Panel 2: It would seem that Elly has yet to figure out that she should supervise Lizzie and keep her away from large sources of open water in which she could drown; that's because Lizzie is now splashing her hands in the mop bucket which, as we know, is full of dirt and toxic cleansers; since Elly was off doing something stupid, she rushes towards her child in a blind panic because her presumption that Lizzie would simply sit quietly was once again disproven.

Panel 3: We next see Lizzie playing with Farley's water; next thing you know, there's Elly running towards her with her face in the Triangle of Horror.

Panel 4: As Elly starts to put Lizzie in her bath, the child SCREAMS which causes Elly's face to be frozen in the Triangle of Horror. Given that it looks as if she's about to drop Lizzie off the side of the Queen Mary 2, it's sort of easy to understand why the kid is noisily reluctant to take the plunge.
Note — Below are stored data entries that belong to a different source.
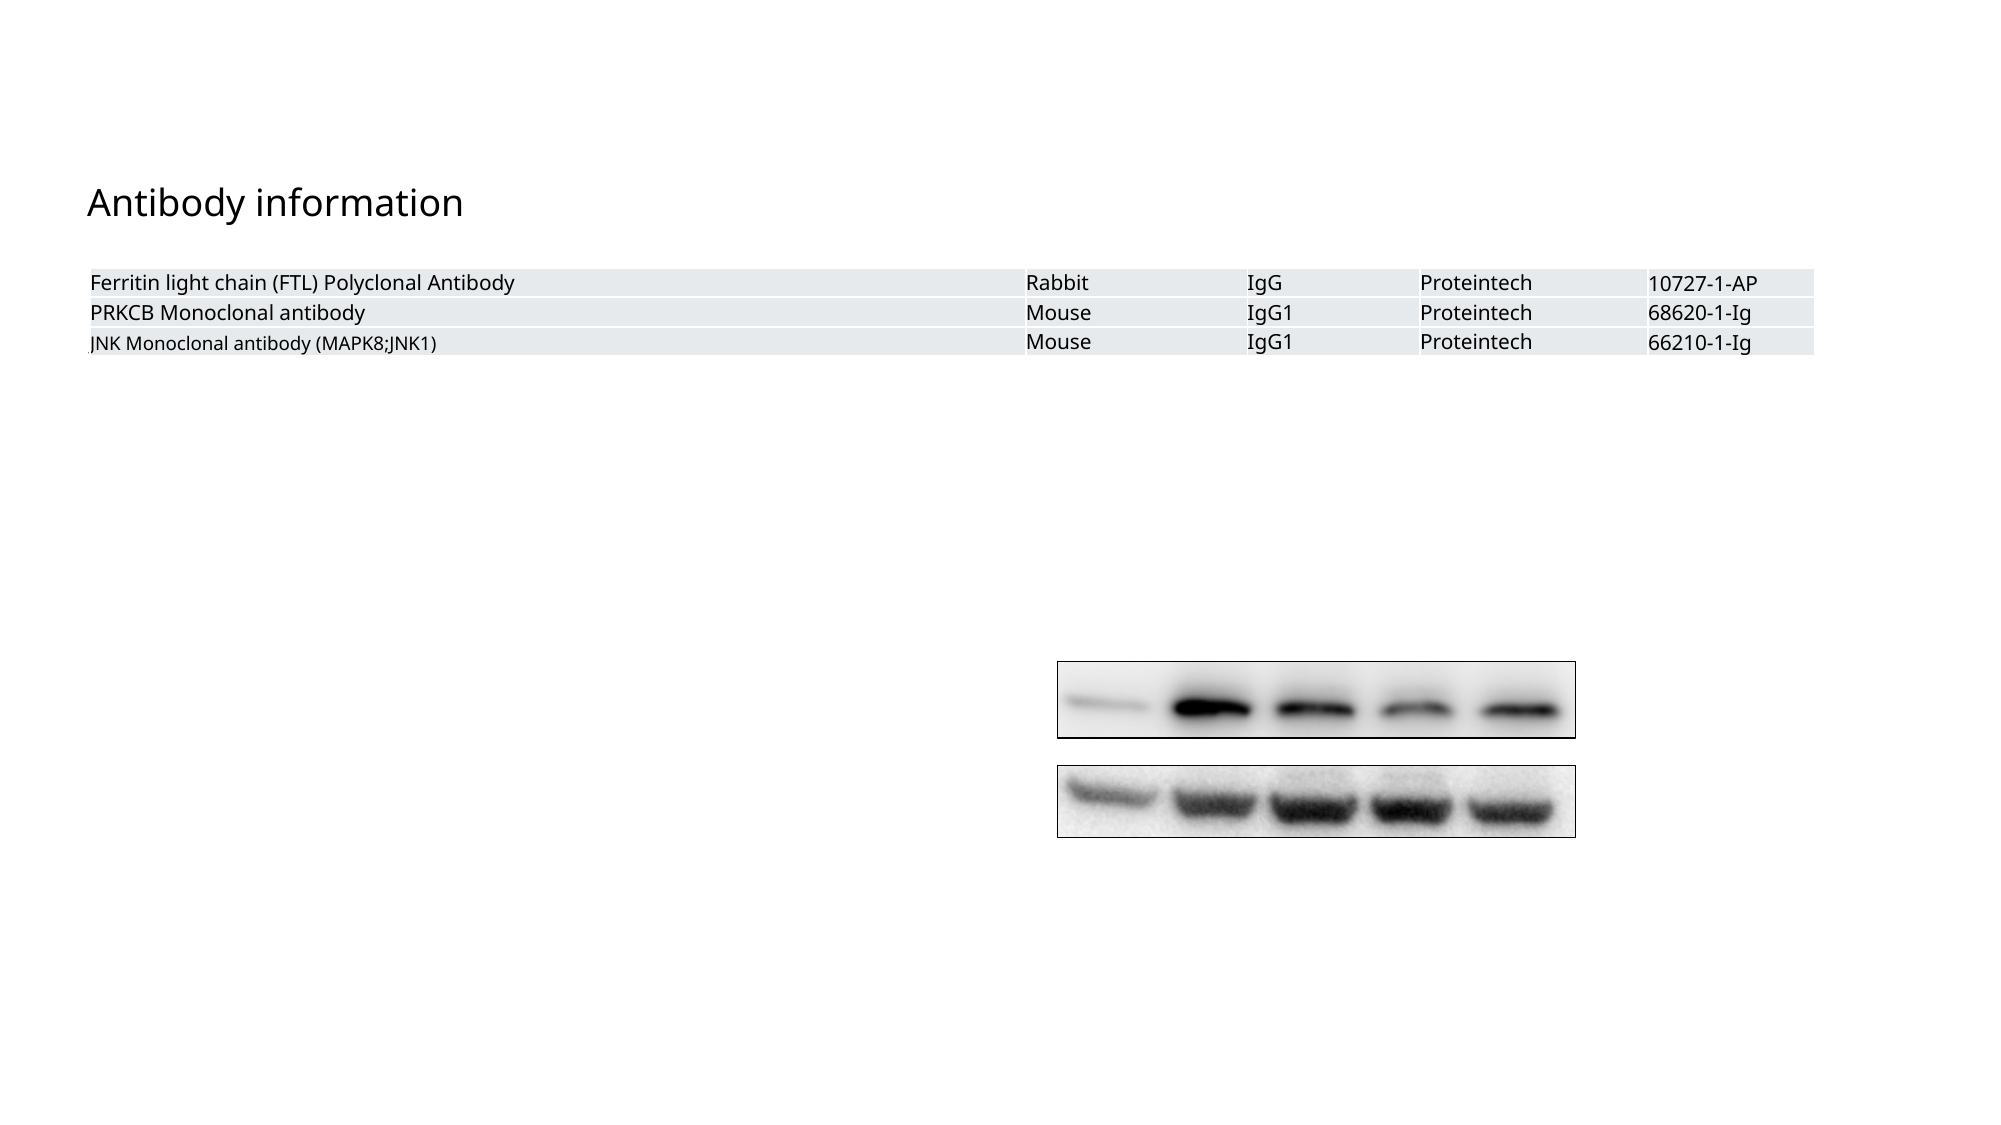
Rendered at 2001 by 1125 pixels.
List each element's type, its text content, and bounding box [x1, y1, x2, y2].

table_cell PRKCB Monoclonal antibody [91, 298, 1025, 326]
text_box Antibody information [72, 171, 480, 232]
picture [1057, 765, 1576, 838]
table_cell JNK Monoclonal antibody (MAPK8;JNK1) [91, 328, 1025, 355]
picture [1057, 661, 1576, 739]
table_header IgG [1248, 269, 1419, 296]
table_cell Proteintech [1421, 298, 1647, 326]
table_cell 66210-1-Ig [1649, 328, 1814, 355]
table_cell Mouse [1027, 298, 1247, 326]
table_cell IgG1 [1248, 298, 1419, 326]
table_cell Mouse [1027, 328, 1247, 355]
table_cell IgG1 [1248, 328, 1419, 355]
table_header Rabbit [1027, 269, 1247, 296]
table_header Proteintech [1421, 269, 1647, 296]
table_header Ferritin light chain (FTL) Polyclonal Antibody [91, 269, 1025, 296]
table_cell 68620-1-Ig [1649, 298, 1814, 326]
table_cell Proteintech [1421, 328, 1647, 355]
table_header 10727-1-AP [1649, 269, 1814, 296]
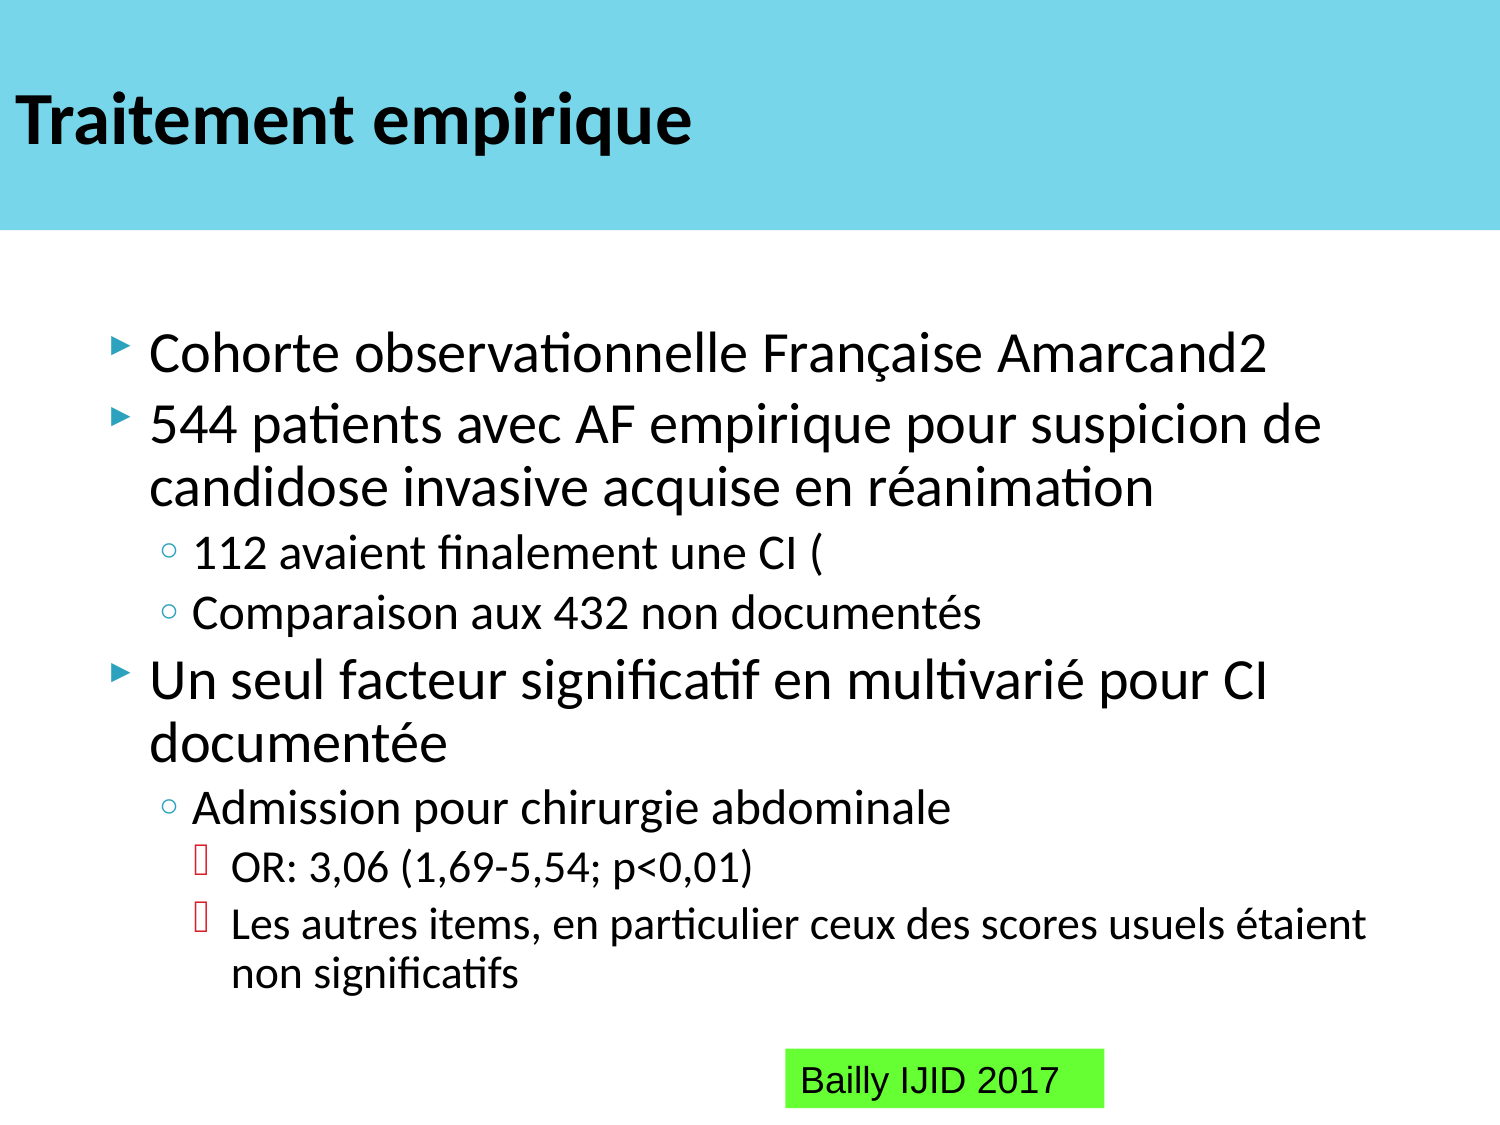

Summary: The first three panels were clear hints that we're supposed to approve of the fact that Elly is too God-damned stupid to learn from her mistakes; no matter how many times she sees her children do something dangerous because she failed to prevent it, she can't get it through her thick skull that she has to supervise her children. The last panel is proof that she doesn't learn that immersing a child in blazing hot water, scrubbing them like a pot with a particularly intractable stain, raking their hair like a maniac and getting soapy water in their eyes is not going to make them regard bath-time as fun.

Georgia and Phil

I'm typing this on my new Blackberry.  What do you think?  We're on our way to Toronto.  One of my flute students makes his debut tonght with the TSO and sent us the nicest invitation.  We also had an invitation from Elly.  We can drop by without having to stay long because it's a long drive to Montreal.  Says she's sorry she told everyone we were infertile because she didn't believe that we didn't want children.

Phil's swearing at the traffic.  I told him what I'm writing and he said to say Hey.